Accessing the fraction of well-curated data from multiple databases is not trivial. Perhaps the most obvious reason for this are unrelated genes with shared names. For example, the gene product of mcrB in E. coli widely refers to 5-methylcytosine-specific restriction enzyme B, but in the Archaea, it would refer to the beta subunit of methyl-coenzyme M reductase—a completely unrelated protein. This is an inevitability in a field of science as broad as biology, where scientists that are responsible for naming genes cannot possibly be aware of all gene names in circulation. Another issue can be genes or proteins with synonyms, making the search for these data more complex. In these cases, you may need to search multiple databases with several queries in order to access all the sequences belonging to the same protein family.

3.7 Validation

There are a number of quality control measures that can be taken to ensure the functional characteristics are as expected.

3.7.1 Basic

  • BLAST: The first method for validating a set of candidate reference sequences could be to use the web-based Basic Local Alignment Search Tool available through the NCBI. Submit a FASTA file containing your sequences to Protein BLAST (blastp) with an appropriate database. To further reduce the processing time, you can restrict the reference sequences to specific taxa or use different algorithms. One thing to note is the query size limit - blastp will accept only FASTA files containing fewer than 100,000 characters. So, it is a good idea to take a representative sample or cluster the sequences before submitting the job.

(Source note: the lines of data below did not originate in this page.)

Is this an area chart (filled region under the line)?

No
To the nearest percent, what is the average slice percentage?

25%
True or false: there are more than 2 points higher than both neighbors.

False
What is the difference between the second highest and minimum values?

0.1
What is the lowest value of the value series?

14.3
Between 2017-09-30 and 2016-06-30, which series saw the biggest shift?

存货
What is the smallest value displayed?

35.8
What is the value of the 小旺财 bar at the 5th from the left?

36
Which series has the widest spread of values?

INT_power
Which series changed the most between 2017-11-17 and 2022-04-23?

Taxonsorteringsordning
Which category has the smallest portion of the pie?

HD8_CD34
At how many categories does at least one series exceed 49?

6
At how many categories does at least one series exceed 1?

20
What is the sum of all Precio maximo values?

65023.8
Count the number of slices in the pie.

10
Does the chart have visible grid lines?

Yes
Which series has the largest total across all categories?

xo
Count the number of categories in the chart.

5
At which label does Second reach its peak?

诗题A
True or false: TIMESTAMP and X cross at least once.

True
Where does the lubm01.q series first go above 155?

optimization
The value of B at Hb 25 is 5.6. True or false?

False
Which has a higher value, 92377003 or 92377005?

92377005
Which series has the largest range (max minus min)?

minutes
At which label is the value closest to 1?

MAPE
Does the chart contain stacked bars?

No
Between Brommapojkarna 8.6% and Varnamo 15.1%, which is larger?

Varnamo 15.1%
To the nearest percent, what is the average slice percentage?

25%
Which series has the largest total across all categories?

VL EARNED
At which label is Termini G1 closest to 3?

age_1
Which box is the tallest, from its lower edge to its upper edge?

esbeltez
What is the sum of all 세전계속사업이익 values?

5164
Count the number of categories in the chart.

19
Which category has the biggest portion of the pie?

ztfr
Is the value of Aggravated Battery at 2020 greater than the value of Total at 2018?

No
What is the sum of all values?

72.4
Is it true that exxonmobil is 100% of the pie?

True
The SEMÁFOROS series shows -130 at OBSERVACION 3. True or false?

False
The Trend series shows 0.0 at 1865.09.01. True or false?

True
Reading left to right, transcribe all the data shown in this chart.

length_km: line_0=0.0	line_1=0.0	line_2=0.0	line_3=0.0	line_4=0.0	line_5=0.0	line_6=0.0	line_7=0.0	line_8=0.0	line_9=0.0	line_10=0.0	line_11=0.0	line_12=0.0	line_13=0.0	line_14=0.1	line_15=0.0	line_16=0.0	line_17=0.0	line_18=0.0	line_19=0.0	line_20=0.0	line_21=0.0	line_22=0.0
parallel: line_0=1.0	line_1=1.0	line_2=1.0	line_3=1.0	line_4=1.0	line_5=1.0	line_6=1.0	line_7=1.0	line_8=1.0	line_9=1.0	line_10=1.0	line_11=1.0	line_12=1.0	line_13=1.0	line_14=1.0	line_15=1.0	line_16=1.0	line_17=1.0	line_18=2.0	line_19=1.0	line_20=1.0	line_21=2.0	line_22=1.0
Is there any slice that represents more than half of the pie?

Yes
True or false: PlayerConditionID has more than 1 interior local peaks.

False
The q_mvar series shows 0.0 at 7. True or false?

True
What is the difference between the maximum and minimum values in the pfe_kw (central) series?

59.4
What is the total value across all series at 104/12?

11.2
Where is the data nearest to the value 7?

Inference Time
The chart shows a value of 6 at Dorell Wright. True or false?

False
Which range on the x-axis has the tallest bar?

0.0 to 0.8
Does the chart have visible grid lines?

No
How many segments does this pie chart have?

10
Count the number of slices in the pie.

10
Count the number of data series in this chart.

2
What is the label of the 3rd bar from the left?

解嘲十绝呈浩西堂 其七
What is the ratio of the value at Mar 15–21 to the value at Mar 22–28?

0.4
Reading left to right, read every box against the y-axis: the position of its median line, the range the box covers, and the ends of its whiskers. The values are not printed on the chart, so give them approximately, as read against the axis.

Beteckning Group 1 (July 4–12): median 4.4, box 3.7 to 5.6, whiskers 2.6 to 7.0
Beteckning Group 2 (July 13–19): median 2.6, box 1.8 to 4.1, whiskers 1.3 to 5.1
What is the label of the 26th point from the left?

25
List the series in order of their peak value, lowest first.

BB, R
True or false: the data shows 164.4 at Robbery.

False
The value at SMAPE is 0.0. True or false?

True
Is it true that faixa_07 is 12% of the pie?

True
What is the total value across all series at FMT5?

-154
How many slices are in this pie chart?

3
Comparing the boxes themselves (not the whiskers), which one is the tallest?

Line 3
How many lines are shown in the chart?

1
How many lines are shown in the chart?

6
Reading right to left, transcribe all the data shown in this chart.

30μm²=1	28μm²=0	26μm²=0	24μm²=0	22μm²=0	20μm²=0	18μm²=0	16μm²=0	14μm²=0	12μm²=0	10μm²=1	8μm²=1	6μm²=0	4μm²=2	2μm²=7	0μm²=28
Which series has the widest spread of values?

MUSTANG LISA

  • EggNOG-mapper: If you didn’t download your query sequences from the EggNOG database, a good resource to check your sequences is EggNOG mapper. It will annotate your query sequences against the EggNOG database and serve the result in several formats.

3.7.2 Advanced

  • Phylogenetic inference: Try building a phylogeny from the candidate reference sequences and see whether there are any anomolously long branches between clades.
  • hmmsearch across PFam database: Got some time to kill? Try aligning your candidate reference sequences to all profile HMMs in the PFam database! This will need to be done on the command-line and you will need to download Pfam-A.hmm.gz from the PFam ftp site.